OAI Pipe date options to facilitate CONTENTdm automated harvesting
We would like our pipe that harvests the OAI feed from CONTENTdm to run automatically either weekly or monthly.
However it is a known bug with CONTENTdm that if the collection is large, and if a small date range is used with the OAI data feed, then the process is likely to hang.The current workaround with Ex Libris is to manually set the start date to 100 years ago, and then run the pipe.
The enhancement I would like is enhancing the pipe configuration to either add
a.) A checkbox which adds the option of not automatically updating the start date after each run OR
b.) A checkbox to remove the date altogether from the pipe run and just use the continuation tokens to iterate through the whole collection
Either would enable this pipe to be setup to run automatically.
Natasha Stephan commented
Just adding a comment that we've moved to Primo VE/Alma, and this is still a problem. I want to schedule a run of the Discovery Import Profile we created for CONTENTdm, but it will run with a Harvest Start Date of the last run date.

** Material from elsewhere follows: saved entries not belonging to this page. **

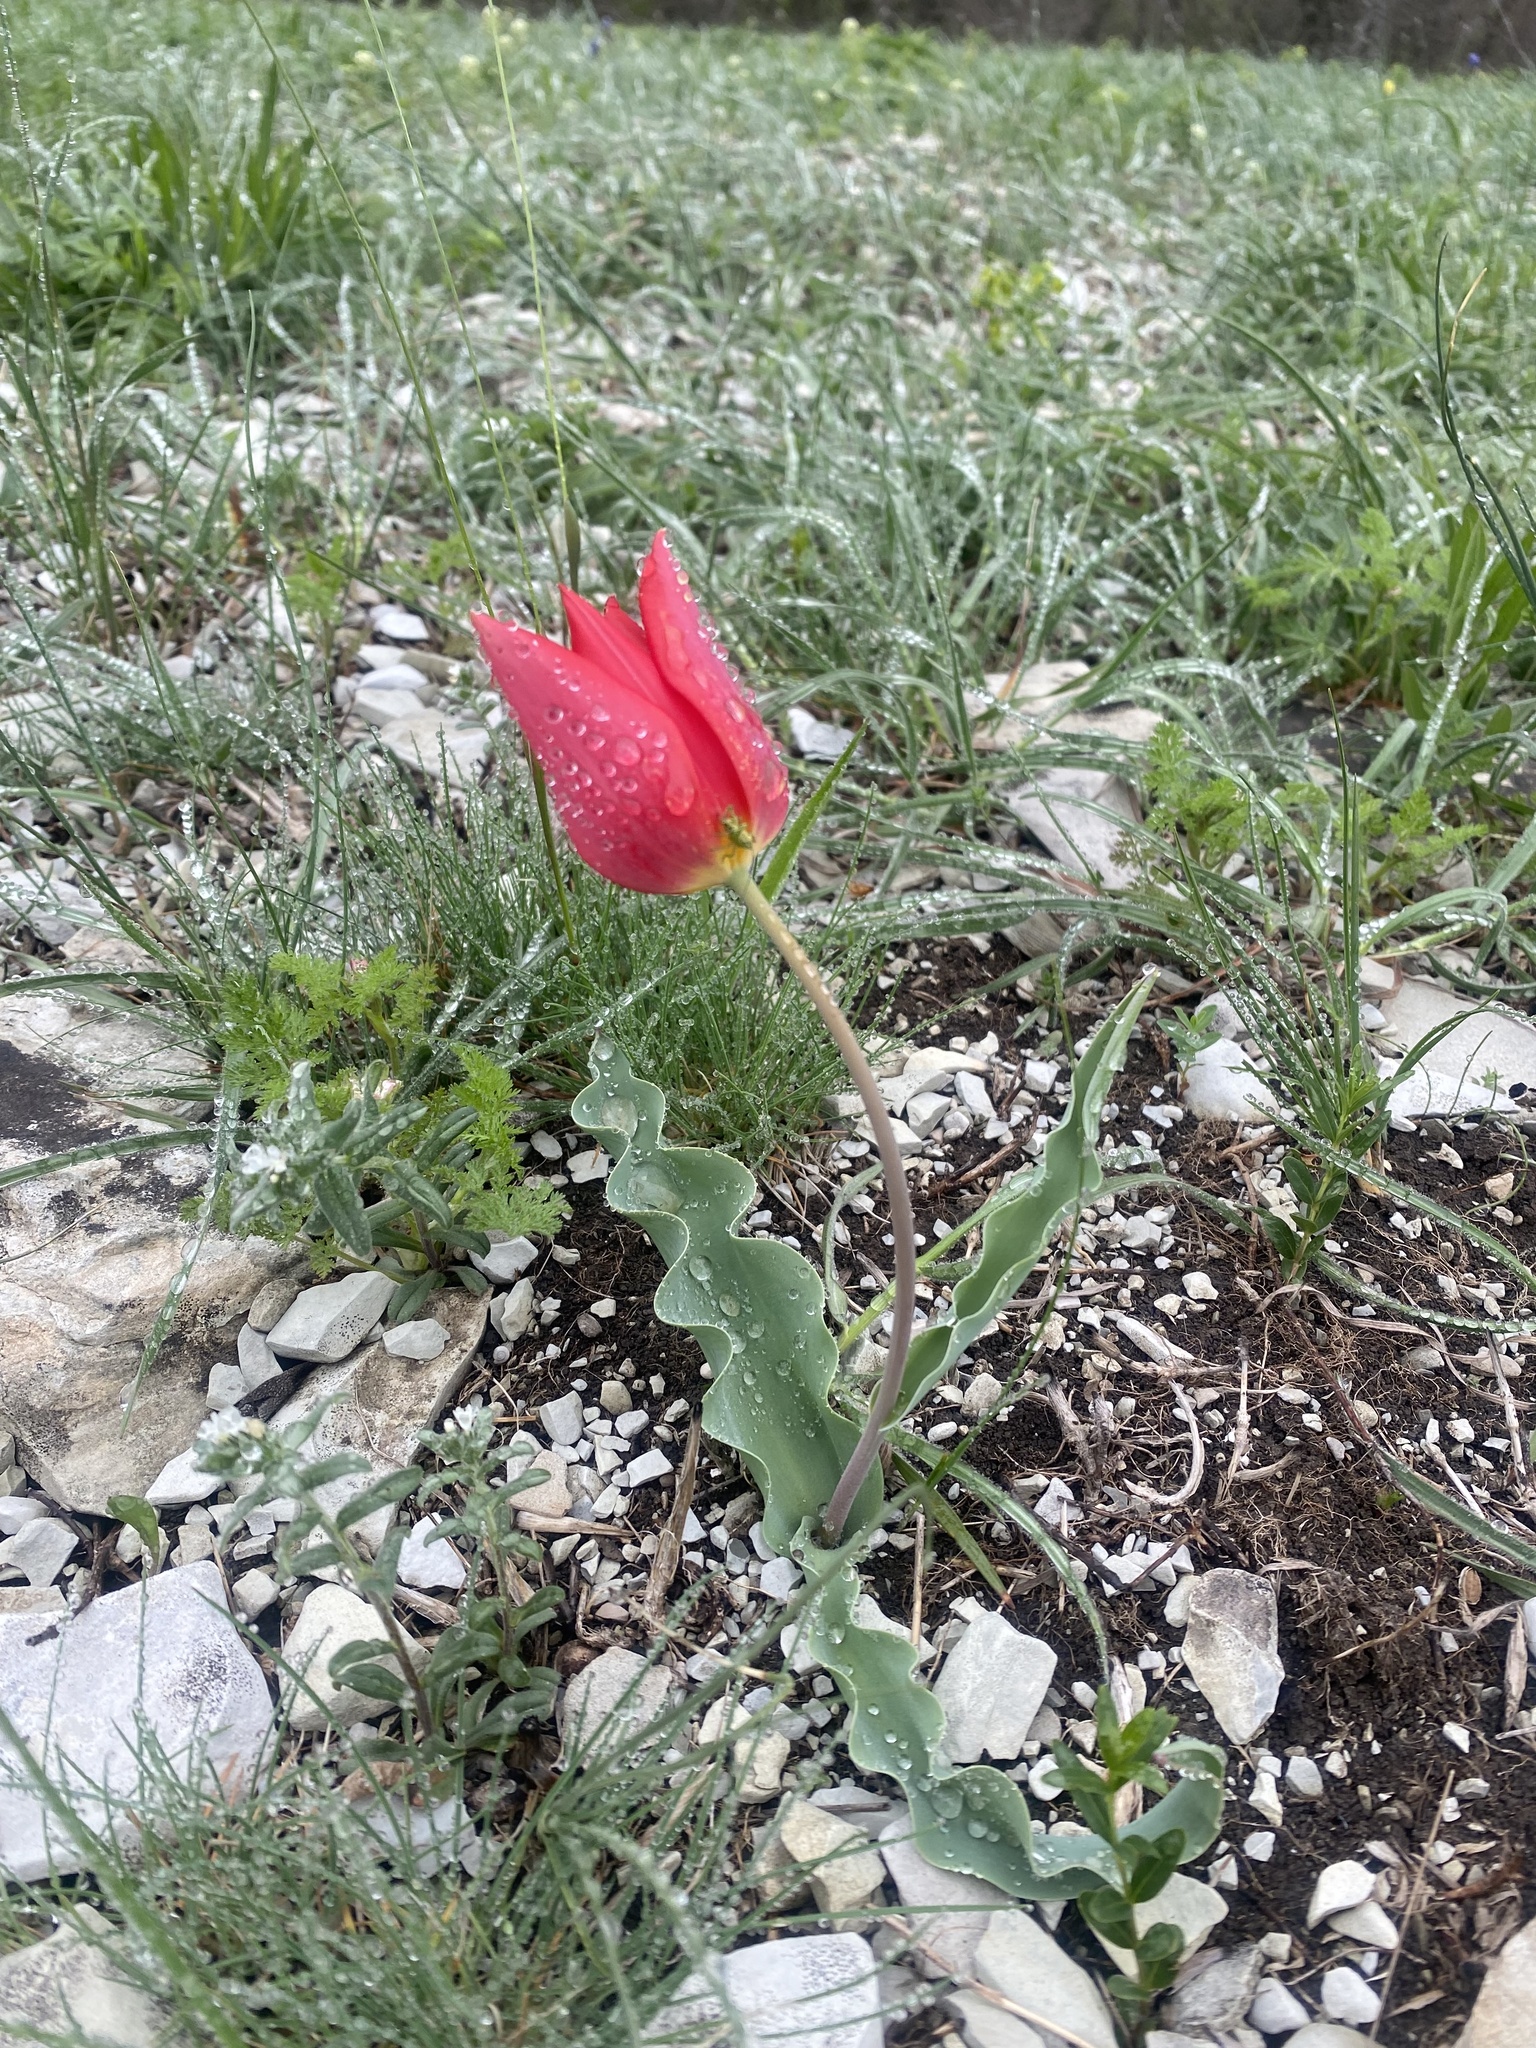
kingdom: Plantae
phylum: Tracheophyta
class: Liliopsida
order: Liliales
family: Liliaceae
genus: Tulipa
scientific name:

The only way to get this not to hang is to select Connect and Edit, set the Harvest Start Date to 5 years ago, save, and then run manually.
Elliot Williams commented
We also have the same problem with both regular update pipes and delete-and-reload pipes, both for CONTENTdm and other systems we harvest. It would be great to have the option not to include dates in the OAI-PMH request at all.
Colin Meikle commented
We have the same problem Deborah mentions. Having to manually set the date back each time the delete-and-reload pipe is run precludes being able to schedule such a pipe to run at set times.
Gordon Andrew commented
Just being able to override the date would help a lot. We also have to run regular Delete and ReLoad pipes, and we have to manually edit the start date each time the pipe is run.
Deborah Fitchett commented
This would also help with a use case we have: We're harvesting from a small OAI feed that can't supply 'delete' data, so we have to run regular delete-and-reload pipes. Obviously for this case we have to set the date back to before the repository began every time we run it.